This new flexibility is most welcome as it will benefit those people with small pension pots. Advisers must now, more than ever, consider the suitability of more flexible arrangements for their clients in terms of their income needs and objectives.
In some cases this may mean the adviser having to constrain a client’s desire to withdraw from their pension funds at too high a rate where this will not be in the client’s long term interests. Cash-flow modelling will be a valuable tool in achieving this.
Advisers can get a good understanding of the changes from HMRC’s Freedom and Choice in Pensions’ publication.
For those who need security of income that will not expire before they do, an annuity may still be appropriate, and some product development in this area is likely to take place. However, those who want more flexibility will find the idea of unconstrained drawdown attractive. In the interim, I expect an increase in the use of temporary products, with guarantees but no tie-in, as with an annuity.
With greater access to drawdown, there is likely to be more focus on underlying investments with lower volatility to sustain an income, as opposed to just stripping money out.
Tax planning opportunities will also become more prevalent. For example, putting money into a pension shortly before retirement, with a view to taking all the money out soon afterwards, especially if moving from higher to basic rate. In addition, if clients are in a position to defer drawing benefits until 2015, it would be worth thinking about access to full flexibility at that time.
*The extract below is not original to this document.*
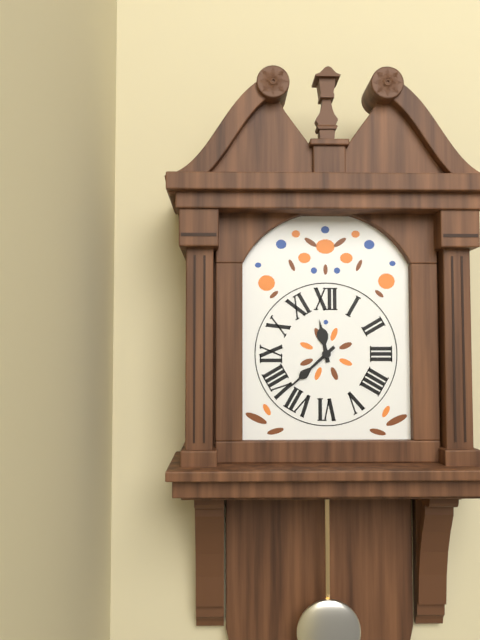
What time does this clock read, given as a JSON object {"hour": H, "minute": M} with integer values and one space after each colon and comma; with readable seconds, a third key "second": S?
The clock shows {"hour": 11, "minute": 38}
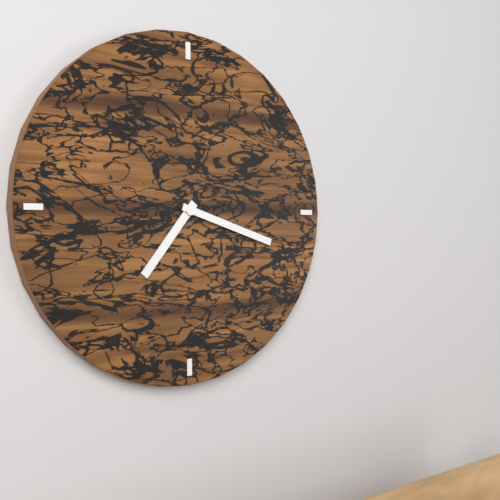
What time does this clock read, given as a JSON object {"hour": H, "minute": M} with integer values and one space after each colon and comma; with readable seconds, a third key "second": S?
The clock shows {"hour": 7, "minute": 18}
It is worth noting the minimum age to access benefits is expected to rise in the future. It is proposed to rise from 55 to 56 in 2018, and then to 57 in 2028.
But a word of caution on the lifetime allowance front, where I wonder if the reductions have stopped. They are down from £1.5m to £1.25m – having previously been £1.8m and higher still. Is this an area that may change? With pensions being made more attractive, would we be surprised by a further reduction in the future?
There was a lot of talk about “free, face-to-face guidance” in the Budget, but this will not be the same as fully-regulated advice.
However, the likelihood that clients will become better informed is to be welcomed. Advisers need to understand their retirement needs and help them make the most of the added flexibility now available.